California AG Jerry Brown joins the ranks of Attorneys General to scrutinize the disastrous role the credit rating agencies played in the financial crisis. On Thursday, Brown will announce the investigation's launch.
From the press release:
San Francisco - At a news conference Thursday, September 17, 2009 at 10:30 a.m., Attorney General Edmund G. Brown Jr. will announce that he is launching an investigation into the role credit rating agencies played in fueling the financial crisis.
At the peak of the housing boom, these agencies gave their highest credit ratings to complicated financial instruments, including securities backed by subprime mortgages, making them appear as safe as government-issued Treasury bonds.
In rating these securities, these agencies worked behind the scenes with the same Wall Street firms that created them. For their work, the agencies earned billions of dollars in revenue, at a rate double what they earned for rating other financial products.

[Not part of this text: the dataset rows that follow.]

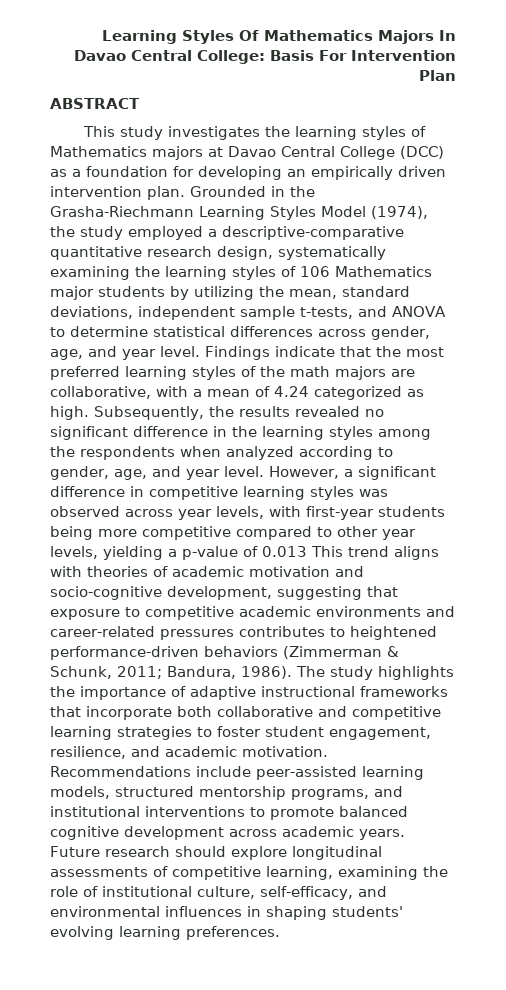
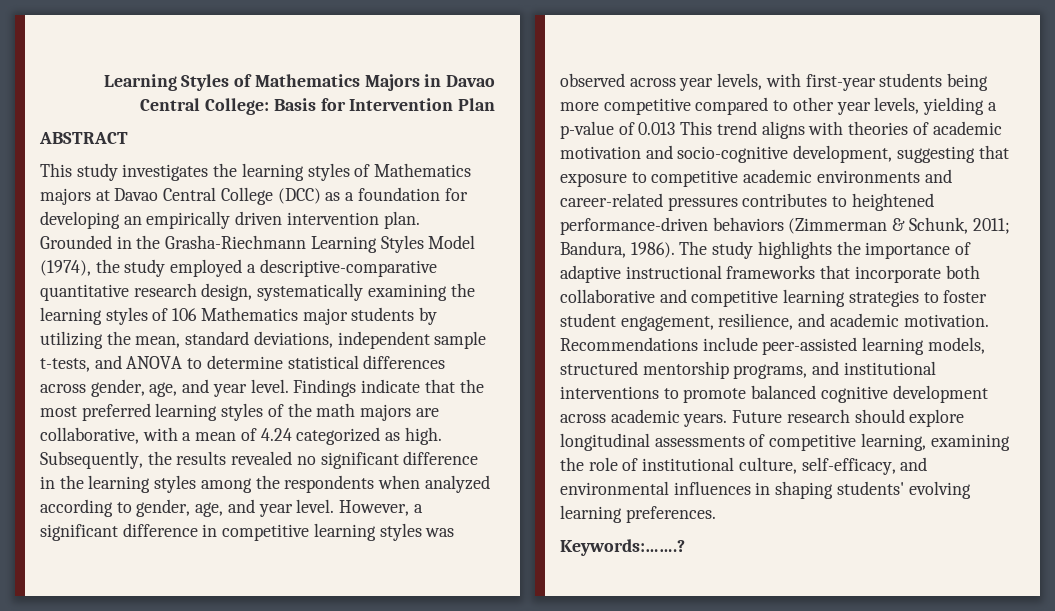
[102,30,259,44] Learning Styles Of -> [103,74,253,91] Learning Styles of
[439,30,456,41] In -> [424,74,442,87] in
[319,50,347,61] For -> [320,98,346,111] for
(280, 933) none -> [560,539,685,556] // Keywords:…….?

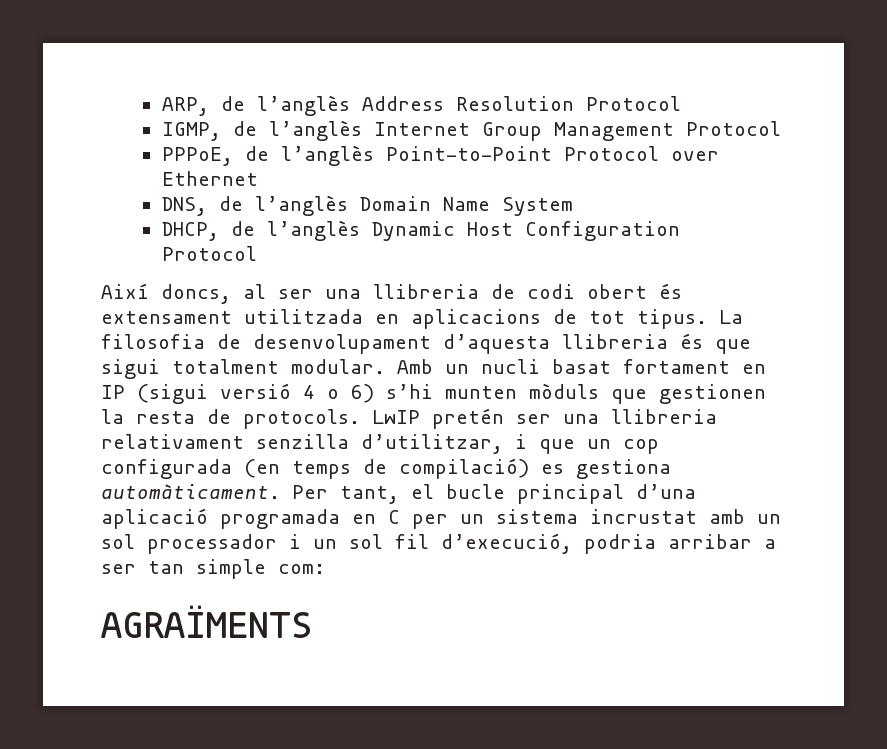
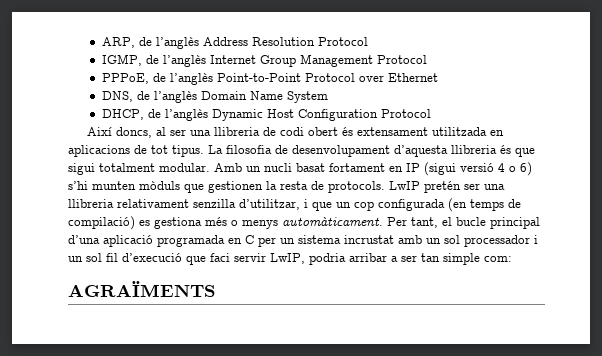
(671, 469) none -> [205,217,278,229] més o menys
[441,533,572,554] d’execució, -> [122,253,305,265] d’execució que faci servir LwIP,

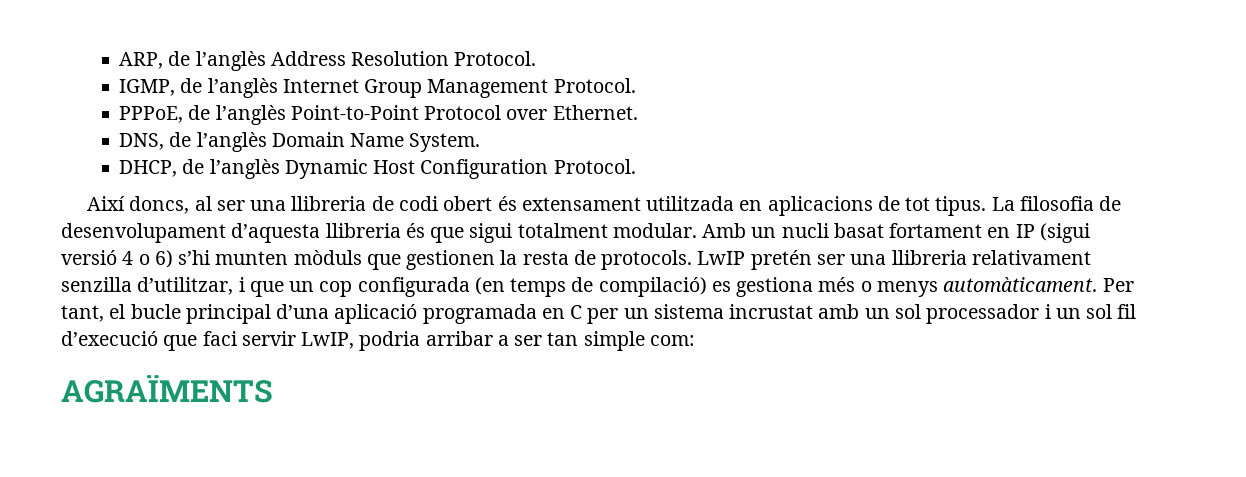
[317,37,368,46] Protocol -> [454,51,537,66] Protocol.
[376,55,427,64] Protocol -> [553,78,636,93] Protocol.
[387,73,438,82] Ethernet -> [552,105,638,120] Ethernet.
[286,91,328,103] System -> [409,133,481,152] System.
[380,109,431,118] Protocol -> [553,159,636,174] Protocol.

A good starting place could be this instant message exchange between two employees at S&P, one of the biggest rating agencies, captured in our Most Damning Internal Emails Of The Financial Crisis slideshow:
"Official #1: Btw (by the way) that deal is ridiculous.
Official #2: I know right...model def (definitely) does not capture half the risk.
Official #1: We should not be rating it.
Official #2: We rate every deal. It could be structured by cows and we would rate it."